◆ **Work required**
The entire listing, reproduced exactly and stripped of images, is the expected output.

◆ **Data**
BEGIN
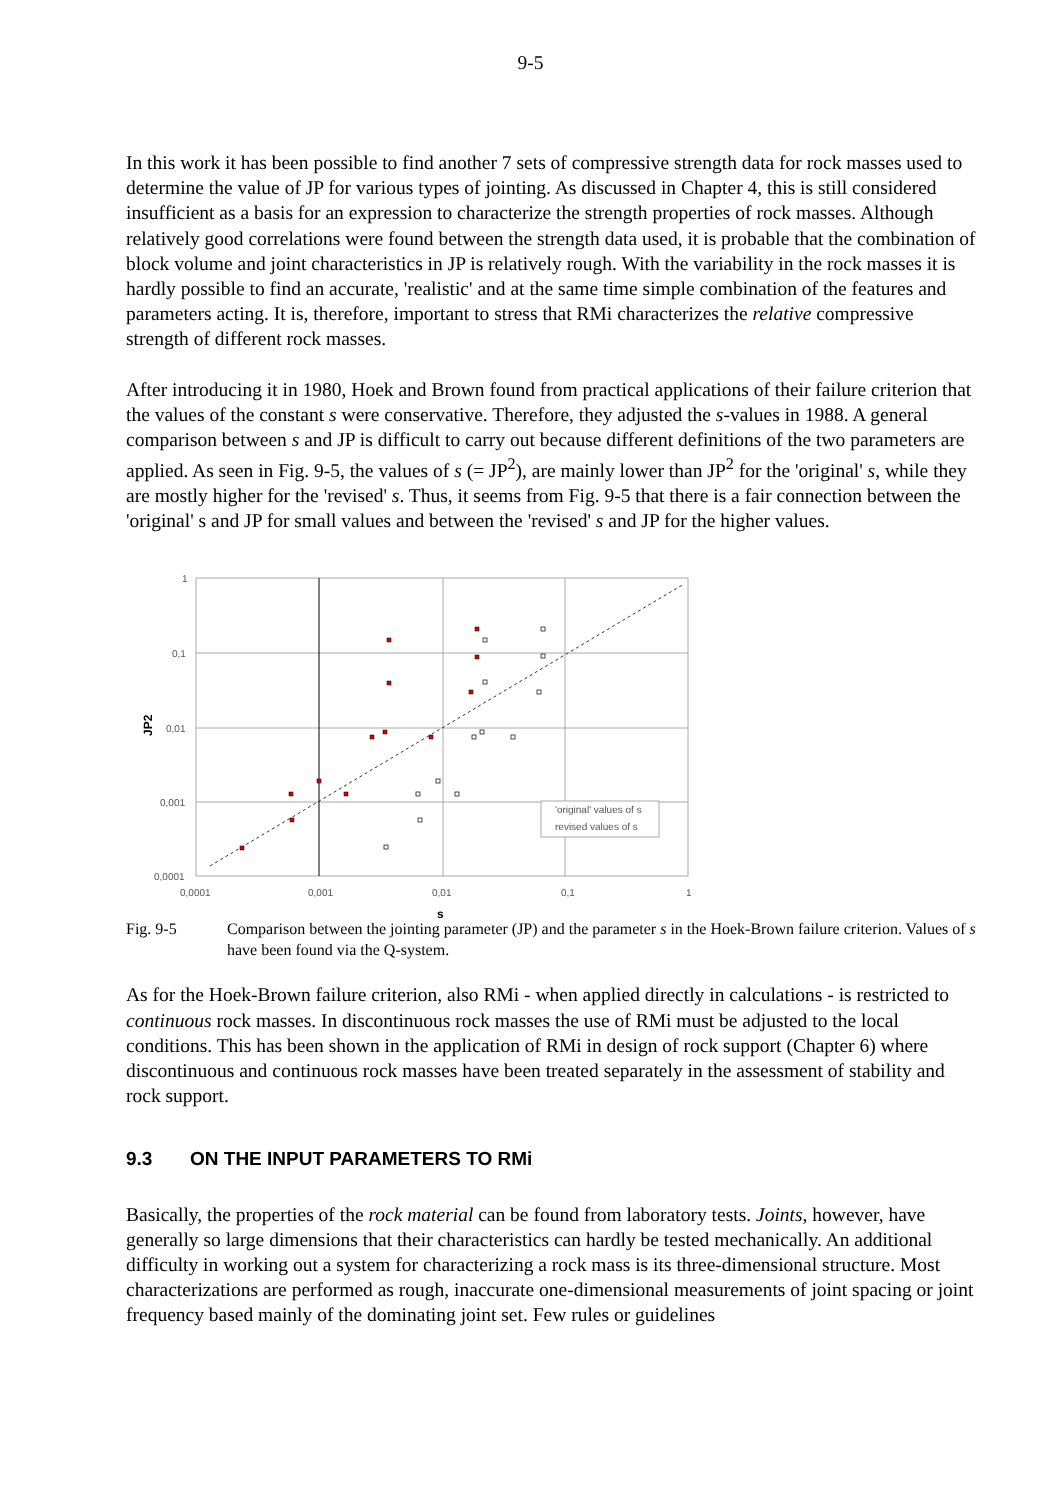9-5
In this work it has been possible to find another 7 sets of compressive strength data for rock masses used to determine the value of JP for various types of jointing. As discussed in Chapter 4, this is still considered insufficient as a basis for an expression to characterize the strength properties of rock masses. Although relatively good correlations were found between the strength data used, it is probable that the combination of block volume and joint characteristics in JP is relatively rough. With the variability in the rock masses it is hardly possible to find an accurate, 'realistic' and at the same time simple combination of the features and parameters acting. It is, therefore, important to stress that RMi characterizes the relative compressive strength of different rock masses.
After introducing it in 1980, Hoek and Brown found from practical applications of their failure criterion that the values of the constant s were conservative. Therefore, they adjusted the s-values in 1988. A general comparison between s and JP is difficult to carry out because different definitions of the two parameters are applied. As seen in Fig. 9-5, the values of s (= JP<sup>2</sup>), are mainly lower than JP<sup>2</sup> for the 'original' s, while they are mostly higher for the 'revised' s. Thus, it seems from Fig. 9-5 that there is a fair connection between the 'original' s and JP for small values and between the 'revised' s and JP for the higher values.
1
0,1
0,01
0,001
0,0001
0,0001
0,001
0,01
0,1
1
s
JP2
'original' values of s
revised values of s
Fig. 9-5 Comparison between the jointing parameter (JP) and the parameter s in the Hoek-Brown failure criterion. Values of s have been found via the Q-system.
As for the Hoek-Brown failure criterion, also RMi - when applied directly in calculations - is restricted to continuous rock masses. In discontinuous rock masses the use of RMi must be adjusted to the local conditions. This has been shown in the application of RMi in design of rock support (Chapter 6) where discontinuous and continuous rock masses have been treated separately in the assessment of stability and rock support.
9.3 ON THE INPUT PARAMETERS TO RMi
Basically, the properties of the rock material can be found from laboratory tests. Joints, however, have generally so large dimensions that their characteristics can hardly be tested mechanically. An additional difficulty in working out a system for characterizing a rock mass is its three-dimensional structure. Most characterizations are performed as rough, inaccurate one-dimensional measurements of joint spacing or joint frequency based mainly of the dominating joint set. Few rules or guidelines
END
◆ **Task result**
9-5
In this work it has been possible to find another 7 sets of compressive strength data for rock masses used to determine the value of JP for various types of jointing. As discussed in Chapter 4, this is still considered insufficient as a basis for an expression to characterize the strength properties of rock masses. Although relatively good correlations were found between the strength data used, it is probable that the combination of block volume and joint characteristics in JP is relatively rough. With the variability in the rock masses it is hardly possible to find an accurate, 'realistic' and at the same time simple combination of the features and parameters acting. It is, therefore, important to stress that RMi characterizes the relative compressive strength of different rock masses.
After introducing it in 1980, Hoek and Brown found from practical applications of their failure criterion that the values of the constant s were conservative. Therefore, they adjusted the s-values in 1988. A general comparison between s and JP is difficult to carry out because different definitions of the two parameters are applied. As seen in Fig. 9-5, the values of s (= JP<sup>2</sup>), are mainly lower than JP<sup>2</sup> for the 'original' s, while they are mostly higher for the 'revised' s. Thus, it seems from Fig. 9-5 that there is a fair connection between the 'original' s and JP for small values and between the 'revised' s and JP for the higher values.
1
0,1
0,01
0,001
0,0001
0,0001
0,001
0,01
0,1
1
s
JP2
'original' values of s
revised values of s
Fig. 9-5 Comparison between the jointing parameter (JP) and the parameter s in the Hoek-Brown failure criterion. Values of s have been found via the Q-system.
As for the Hoek-Brown failure criterion, also RMi - when applied directly in calculations - is restricted to continuous rock masses. In discontinuous rock masses the use of RMi must be adjusted to the local conditions. This has been shown in the application of RMi in design of rock support (Chapter 6) where discontinuous and continuous rock masses have been treated separately in the assessment of stability and rock support.
9.3 ON THE INPUT PARAMETERS TO RMi
Basically, the properties of the rock material can be found from laboratory tests. Joints, however, have generally so large dimensions that their characteristics can hardly be tested mechanically. An additional difficulty in working out a system for characterizing a rock mass is its three-dimensional structure. Most characterizations are performed as rough, inaccurate one-dimensional measurements of joint spacing or joint frequency based mainly of the dominating joint set. Few rules or guidelines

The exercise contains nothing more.